Part of the skill lies in the naturalism and apparent lack of skill. The halting search for the right words to grasp an impossible situation is moving because it is detached from artificial literary facility and polish and sounds like the struggle of Everyman instead. The search to recognise the inevitability of loss while trying to preserve what was unique about a person becomes exceptionally poignant in the presence of that person herself. And there is plenty of wry humour when she is able to react to what is said.

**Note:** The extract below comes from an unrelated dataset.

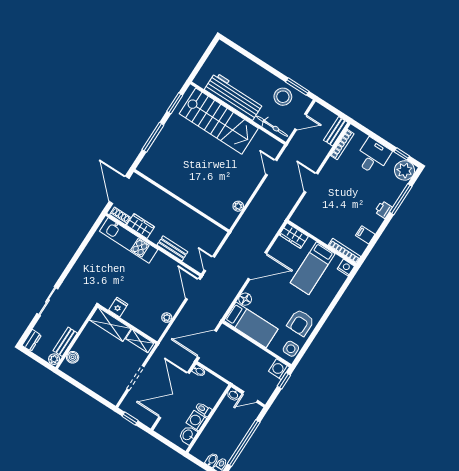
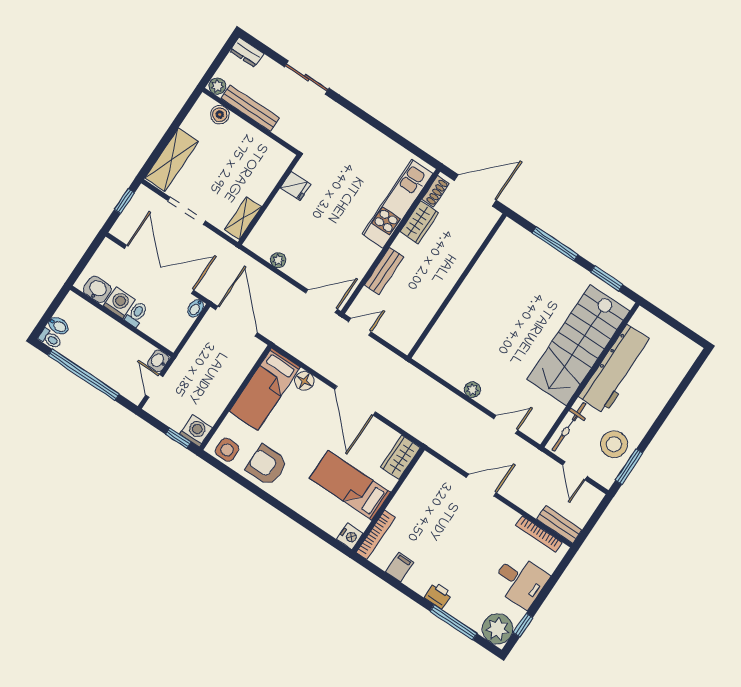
plant: (238, 206) -> (472, 390), moved
shelving: (110, 324) -> (172, 160), moved
bench: (65, 342) -> (250, 108), width x1.36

The lesson appears to be not that everyone should organise their own funerary rehearsal, but that if we can only find the courage then more can be said and done in the face of death than we care to suspect and imagine. This can be liberating not just for the dying person in terms of shaping the ways in which she will be remembered by those who care for her, but also for those who remain, in taking positive steps to ensure that the final section of a loved one’s life may be filled with love far more than anyone thought possible trapped in their own apprehensions of death’s limits.

This show requires tremendous concentration and flexibility on the part of the performers and also a willingness on the part of all present to trust each other and open themselves and their own experiences up to the occasion. It was clear that many of the audience were apprehensive beforehand and/or a bit tipsy, but most left with a bolder spring in their step and a sense of the need to open up in future their full register of potential human connectedness to better embrace the emotional scale of final closure.